CustomScheduler does not warn about early computes via compute_meta
Describe the bug
No warning from the CustomScheduler utility in satpy.utils.tests reaches the user/developer when the (accidental) computation occurs via the dask compute_meta function.
To Reproduce
import dask.config
import dask.array as da
import numpy as np
import xarray as xr
from satpy.tests.utils import CustomScheduler
cs = CustomScheduler(max_computes=0)
dabl = xr.DataArray(da.array([[True, True], [False, True]]), dims=("y", "x"))
dain = xr.DataArray(da.array([[0, 1], [2, 3]]), dims=("y", "x"))
with dask.config.set(scheduler=cs):
for i in range(5):
da.where(dabl, dain, np.nan)
print(cs.total_computes)
Expected behavior
I expect either that cs.total_computes equals zero, or that I'm told as soon as it becomes larger than max_computes.
Actual results
5
Environment Info:
- OS: Linux
- Satpy Version: main
Additional context
This isn't really satpys fault and I'm not sure what satpy could do about it. It does raise a RuntimeError, but this one is swallowed by dask.
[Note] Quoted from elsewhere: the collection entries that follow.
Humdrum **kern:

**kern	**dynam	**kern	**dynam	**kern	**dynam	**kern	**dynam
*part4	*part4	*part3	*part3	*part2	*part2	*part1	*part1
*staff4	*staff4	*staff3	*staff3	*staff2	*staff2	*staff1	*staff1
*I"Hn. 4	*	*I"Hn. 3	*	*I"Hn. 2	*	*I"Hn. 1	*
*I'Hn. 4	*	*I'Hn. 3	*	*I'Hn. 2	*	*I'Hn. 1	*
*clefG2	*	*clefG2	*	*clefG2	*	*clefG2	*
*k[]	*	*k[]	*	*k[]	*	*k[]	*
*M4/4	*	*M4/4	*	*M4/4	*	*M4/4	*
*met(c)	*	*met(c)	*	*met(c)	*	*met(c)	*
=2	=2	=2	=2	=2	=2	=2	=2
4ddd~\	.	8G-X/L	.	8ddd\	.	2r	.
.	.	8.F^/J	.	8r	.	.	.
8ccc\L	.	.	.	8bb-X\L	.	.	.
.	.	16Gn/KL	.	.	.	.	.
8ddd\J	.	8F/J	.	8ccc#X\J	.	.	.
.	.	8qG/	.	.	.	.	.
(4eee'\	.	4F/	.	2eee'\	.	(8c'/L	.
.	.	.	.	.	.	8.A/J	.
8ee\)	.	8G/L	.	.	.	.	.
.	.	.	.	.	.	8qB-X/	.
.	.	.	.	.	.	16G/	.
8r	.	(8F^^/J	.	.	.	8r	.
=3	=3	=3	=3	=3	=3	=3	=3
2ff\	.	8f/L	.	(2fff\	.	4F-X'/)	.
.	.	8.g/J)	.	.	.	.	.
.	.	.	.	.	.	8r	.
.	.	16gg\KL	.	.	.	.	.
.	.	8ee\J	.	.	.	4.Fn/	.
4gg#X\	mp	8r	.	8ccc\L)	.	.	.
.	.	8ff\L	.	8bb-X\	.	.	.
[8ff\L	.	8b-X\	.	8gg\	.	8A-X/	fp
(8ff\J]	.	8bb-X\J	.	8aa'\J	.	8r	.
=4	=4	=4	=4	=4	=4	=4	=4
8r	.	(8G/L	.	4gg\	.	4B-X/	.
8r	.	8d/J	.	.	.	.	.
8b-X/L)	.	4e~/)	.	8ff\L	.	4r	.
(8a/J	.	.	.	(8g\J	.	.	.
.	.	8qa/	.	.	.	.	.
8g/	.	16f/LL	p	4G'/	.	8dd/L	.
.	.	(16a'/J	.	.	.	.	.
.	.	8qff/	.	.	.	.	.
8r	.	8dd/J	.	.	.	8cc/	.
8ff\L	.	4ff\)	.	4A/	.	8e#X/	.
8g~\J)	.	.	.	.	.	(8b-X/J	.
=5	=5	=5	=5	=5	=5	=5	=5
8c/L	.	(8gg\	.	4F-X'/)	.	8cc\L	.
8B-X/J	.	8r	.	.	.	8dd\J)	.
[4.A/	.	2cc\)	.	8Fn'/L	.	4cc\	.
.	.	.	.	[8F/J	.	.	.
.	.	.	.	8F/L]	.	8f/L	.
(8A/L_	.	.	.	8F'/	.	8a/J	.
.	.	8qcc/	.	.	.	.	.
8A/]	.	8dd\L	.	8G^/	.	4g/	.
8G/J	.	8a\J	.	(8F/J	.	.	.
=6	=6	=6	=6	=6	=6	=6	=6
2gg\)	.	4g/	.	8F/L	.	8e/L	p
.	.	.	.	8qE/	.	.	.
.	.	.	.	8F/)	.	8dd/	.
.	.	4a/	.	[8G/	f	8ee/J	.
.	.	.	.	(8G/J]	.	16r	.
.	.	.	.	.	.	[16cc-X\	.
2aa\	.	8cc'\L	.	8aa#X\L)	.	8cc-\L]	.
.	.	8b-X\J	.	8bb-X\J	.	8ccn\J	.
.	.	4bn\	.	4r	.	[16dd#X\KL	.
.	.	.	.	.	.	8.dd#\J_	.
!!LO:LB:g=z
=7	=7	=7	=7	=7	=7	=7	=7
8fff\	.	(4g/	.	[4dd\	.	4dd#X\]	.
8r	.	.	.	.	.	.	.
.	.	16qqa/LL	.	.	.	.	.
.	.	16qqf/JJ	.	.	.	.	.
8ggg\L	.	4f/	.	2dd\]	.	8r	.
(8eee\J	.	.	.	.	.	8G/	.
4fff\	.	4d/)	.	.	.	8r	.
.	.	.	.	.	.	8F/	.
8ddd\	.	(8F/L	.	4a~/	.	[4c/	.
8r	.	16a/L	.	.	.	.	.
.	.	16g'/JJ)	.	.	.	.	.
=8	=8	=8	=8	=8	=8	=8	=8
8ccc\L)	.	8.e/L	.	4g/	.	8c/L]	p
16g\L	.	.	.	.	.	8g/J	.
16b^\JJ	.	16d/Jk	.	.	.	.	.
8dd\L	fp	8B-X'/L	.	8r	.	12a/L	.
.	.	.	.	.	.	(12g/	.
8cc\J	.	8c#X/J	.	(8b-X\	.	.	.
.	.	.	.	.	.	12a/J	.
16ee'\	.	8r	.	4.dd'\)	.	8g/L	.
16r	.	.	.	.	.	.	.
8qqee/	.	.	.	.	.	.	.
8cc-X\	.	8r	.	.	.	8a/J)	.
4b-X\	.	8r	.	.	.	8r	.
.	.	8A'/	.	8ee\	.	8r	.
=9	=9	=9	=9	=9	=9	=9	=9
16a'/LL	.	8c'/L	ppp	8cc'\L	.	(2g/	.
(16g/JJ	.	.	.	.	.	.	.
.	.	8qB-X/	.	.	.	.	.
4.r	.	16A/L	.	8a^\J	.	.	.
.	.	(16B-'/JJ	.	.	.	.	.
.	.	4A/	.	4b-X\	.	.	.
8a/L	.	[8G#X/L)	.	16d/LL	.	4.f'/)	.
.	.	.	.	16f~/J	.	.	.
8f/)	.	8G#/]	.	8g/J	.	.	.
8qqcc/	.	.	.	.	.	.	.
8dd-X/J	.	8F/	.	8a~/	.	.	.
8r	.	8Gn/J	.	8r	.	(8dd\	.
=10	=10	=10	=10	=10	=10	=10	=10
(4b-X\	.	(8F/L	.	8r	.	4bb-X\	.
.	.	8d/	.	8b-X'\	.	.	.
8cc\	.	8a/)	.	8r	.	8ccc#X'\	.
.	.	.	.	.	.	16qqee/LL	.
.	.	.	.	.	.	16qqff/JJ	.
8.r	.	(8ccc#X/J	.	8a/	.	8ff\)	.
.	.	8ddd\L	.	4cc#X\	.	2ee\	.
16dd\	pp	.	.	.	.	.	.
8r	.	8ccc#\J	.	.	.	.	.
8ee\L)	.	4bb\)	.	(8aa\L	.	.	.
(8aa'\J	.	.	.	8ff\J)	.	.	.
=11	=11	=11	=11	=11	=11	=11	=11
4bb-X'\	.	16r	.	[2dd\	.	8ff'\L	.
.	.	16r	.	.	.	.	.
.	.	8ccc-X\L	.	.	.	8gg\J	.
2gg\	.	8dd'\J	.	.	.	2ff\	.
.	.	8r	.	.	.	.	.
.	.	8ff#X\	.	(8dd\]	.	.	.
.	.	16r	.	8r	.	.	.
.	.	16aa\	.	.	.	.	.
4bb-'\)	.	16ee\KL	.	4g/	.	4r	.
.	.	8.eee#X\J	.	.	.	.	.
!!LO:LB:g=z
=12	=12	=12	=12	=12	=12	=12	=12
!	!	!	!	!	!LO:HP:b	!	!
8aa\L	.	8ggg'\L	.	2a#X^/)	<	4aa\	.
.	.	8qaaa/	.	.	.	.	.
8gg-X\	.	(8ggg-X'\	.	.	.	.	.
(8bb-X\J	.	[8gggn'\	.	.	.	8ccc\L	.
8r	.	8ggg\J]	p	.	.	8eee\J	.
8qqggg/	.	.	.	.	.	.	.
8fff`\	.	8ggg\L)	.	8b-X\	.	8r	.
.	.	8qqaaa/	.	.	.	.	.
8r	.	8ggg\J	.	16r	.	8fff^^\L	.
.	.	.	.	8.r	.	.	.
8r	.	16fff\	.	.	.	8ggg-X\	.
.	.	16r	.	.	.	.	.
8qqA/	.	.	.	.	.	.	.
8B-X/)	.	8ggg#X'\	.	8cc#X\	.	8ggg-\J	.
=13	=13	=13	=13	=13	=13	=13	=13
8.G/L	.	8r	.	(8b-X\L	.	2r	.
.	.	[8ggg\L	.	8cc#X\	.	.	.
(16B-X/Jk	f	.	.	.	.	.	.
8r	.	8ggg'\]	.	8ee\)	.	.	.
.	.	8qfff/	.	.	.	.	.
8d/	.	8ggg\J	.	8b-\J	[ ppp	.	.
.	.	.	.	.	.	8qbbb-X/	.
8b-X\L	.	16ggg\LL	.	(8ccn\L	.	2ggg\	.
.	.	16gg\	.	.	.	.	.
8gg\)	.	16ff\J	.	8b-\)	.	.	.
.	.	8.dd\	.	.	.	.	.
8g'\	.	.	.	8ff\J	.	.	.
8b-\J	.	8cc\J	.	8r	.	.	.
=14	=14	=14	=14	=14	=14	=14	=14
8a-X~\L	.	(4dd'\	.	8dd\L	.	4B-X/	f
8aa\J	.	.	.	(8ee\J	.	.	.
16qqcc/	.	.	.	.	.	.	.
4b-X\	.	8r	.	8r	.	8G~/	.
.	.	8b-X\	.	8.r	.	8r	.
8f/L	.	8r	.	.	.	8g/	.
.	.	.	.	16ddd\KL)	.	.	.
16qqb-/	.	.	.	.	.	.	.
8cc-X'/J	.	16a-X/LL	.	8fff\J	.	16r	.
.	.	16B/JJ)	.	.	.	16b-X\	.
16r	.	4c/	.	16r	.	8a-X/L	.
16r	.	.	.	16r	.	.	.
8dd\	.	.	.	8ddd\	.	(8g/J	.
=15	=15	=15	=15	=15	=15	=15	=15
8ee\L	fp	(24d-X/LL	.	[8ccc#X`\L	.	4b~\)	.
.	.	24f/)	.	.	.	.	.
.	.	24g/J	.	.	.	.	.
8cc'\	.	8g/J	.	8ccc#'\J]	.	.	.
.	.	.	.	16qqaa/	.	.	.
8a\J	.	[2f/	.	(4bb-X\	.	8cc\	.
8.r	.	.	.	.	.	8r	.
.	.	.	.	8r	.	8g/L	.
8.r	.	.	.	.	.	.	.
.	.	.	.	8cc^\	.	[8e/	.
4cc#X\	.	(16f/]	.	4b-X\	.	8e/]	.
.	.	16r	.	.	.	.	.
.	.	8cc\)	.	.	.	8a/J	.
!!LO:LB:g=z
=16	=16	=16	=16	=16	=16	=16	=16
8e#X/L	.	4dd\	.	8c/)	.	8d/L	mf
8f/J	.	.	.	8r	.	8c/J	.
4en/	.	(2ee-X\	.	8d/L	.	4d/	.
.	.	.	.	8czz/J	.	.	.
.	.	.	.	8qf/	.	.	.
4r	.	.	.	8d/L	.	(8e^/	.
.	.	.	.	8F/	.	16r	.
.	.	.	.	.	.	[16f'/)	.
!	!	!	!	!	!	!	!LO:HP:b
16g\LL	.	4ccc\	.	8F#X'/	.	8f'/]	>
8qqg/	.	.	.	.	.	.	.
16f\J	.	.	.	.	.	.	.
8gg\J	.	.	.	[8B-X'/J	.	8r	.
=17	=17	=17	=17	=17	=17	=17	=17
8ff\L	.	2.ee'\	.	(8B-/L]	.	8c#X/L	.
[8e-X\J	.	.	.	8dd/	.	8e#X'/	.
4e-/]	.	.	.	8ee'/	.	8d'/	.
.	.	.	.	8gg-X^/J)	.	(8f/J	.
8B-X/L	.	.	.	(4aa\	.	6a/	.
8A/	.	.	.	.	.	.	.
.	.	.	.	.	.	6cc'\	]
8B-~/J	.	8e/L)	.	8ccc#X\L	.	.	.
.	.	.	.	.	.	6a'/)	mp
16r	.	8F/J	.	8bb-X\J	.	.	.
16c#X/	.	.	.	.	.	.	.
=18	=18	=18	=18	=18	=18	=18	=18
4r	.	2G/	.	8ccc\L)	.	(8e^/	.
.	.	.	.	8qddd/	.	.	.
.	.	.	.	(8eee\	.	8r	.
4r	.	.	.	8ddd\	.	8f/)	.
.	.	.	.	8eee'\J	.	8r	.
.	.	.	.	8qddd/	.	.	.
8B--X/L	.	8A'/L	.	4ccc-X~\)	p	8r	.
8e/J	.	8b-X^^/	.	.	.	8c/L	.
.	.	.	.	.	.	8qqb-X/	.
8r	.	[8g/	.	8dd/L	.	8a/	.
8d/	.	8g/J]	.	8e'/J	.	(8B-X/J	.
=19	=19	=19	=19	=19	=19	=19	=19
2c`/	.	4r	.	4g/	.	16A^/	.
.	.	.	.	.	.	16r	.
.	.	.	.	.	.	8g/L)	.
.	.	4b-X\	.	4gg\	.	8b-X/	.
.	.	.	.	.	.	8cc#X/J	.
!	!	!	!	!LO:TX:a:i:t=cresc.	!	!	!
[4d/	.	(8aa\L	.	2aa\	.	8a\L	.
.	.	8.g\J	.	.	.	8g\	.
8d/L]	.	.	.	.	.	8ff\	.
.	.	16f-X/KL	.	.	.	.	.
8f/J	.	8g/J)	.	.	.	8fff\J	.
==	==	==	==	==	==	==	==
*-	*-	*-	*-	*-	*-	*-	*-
We can tell this by setting a breakpoint and inspecting the stack:
File "/data/gholl/checkouts/protocode/mwe/custom-scheduler-doesnt-catch.py", line 12, in <module>
da.where(dabl, dain, np.nan)
File "/data/gholl/mambaforge/envs/py311/lib/python3.11/site-packages/dask/array/routines.py", line 2107, in where
return elemwise(np.where, condition, x, y)
File "/data/gholl/mambaforge/envs/py311/lib/python3.11/site-packages/dask/array/core.py", line 4831, in elemwise
result = blockwise(
File "/data/gholl/mambaforge/envs/py311/lib/python3.11/site-packages/dask/array/blockwise.py", line 286, in blockwise
meta = compute_meta(func, dtype, *args[::2], **kwargs)
File "/data/gholl/mambaforge/envs/py311/lib/python3.11/site-packages/dask/array/utils.py", line 140, in compute_meta
meta = func(*args_meta, **kwargs_meta)
File "<__array_function__ internals>", line 200, in where
File "/data/gholl/mambaforge/envs/py311/lib/python3.11/site-packages/xarray/core/common.py", line 165, in __array__
return np.asarray(self.values, dtype=dtype)
File "/data/gholl/mambaforge/envs/py311/lib/python3.11/site-packages/xarray/core/dataarray.py", line 759, in values
return self.variable.values
File "/data/gholl/mambaforge/envs/py311/lib/python3.11/site-packages/xarray/core/variable.py", line 616, in values
return _as_array_or_item(self._data)
File "/data/gholl/mambaforge/envs/py311/lib/python3.11/site-packages/xarray/core/variable.py", line 309, in _as_array_or_item
data = np.asarray(data)
File "/data/gholl/mambaforge/envs/py311/lib/python3.11/site-packages/dask/array/core.py", line 1700, in __array__
x = self.compute()
File "/data/gholl/mambaforge/envs/py311/lib/python3.11/site-packages/dask/base.py", line 342, in compute
(result,) = compute(self, traverse=False, **kwargs)
File "/data/gholl/mambaforge/envs/py311/lib/python3.11/site-packages/dask/base.py", line 628, in compute
results = schedule(dsk, keys, **kwargs)
File "/data/gholl/checkouts/satpy/satpy/tests/utils.py", line 288, in __call__
raise RuntimeError("Too many dask computations were scheduled: "
however, in dask.array.utils.compute_meta we have:
try:
...
meta = func(*args_meta, **kwargs_meta)
...
except Exception:
return None
which is why the user never sees the RuntimeError raised in the CustomScheduler, and the early compute (such as in #2614) goes unnoticed.
I'm not sure what type of workaround could work to still inform the user.
Wow that except Exception is real bad in dask. I don't see a reasonable way for us to return any other normal exception and not get it swallowed up by that.
Dask issue: https://github.com/dask/dask/issues/10595
One workaround in tests seems to be to do an arr.compute() and use max_computes=1. In #2623, before the fix, the scheduler reported four computations when triggered. So cause one intended computation to reveal the hidden ones. Maybe.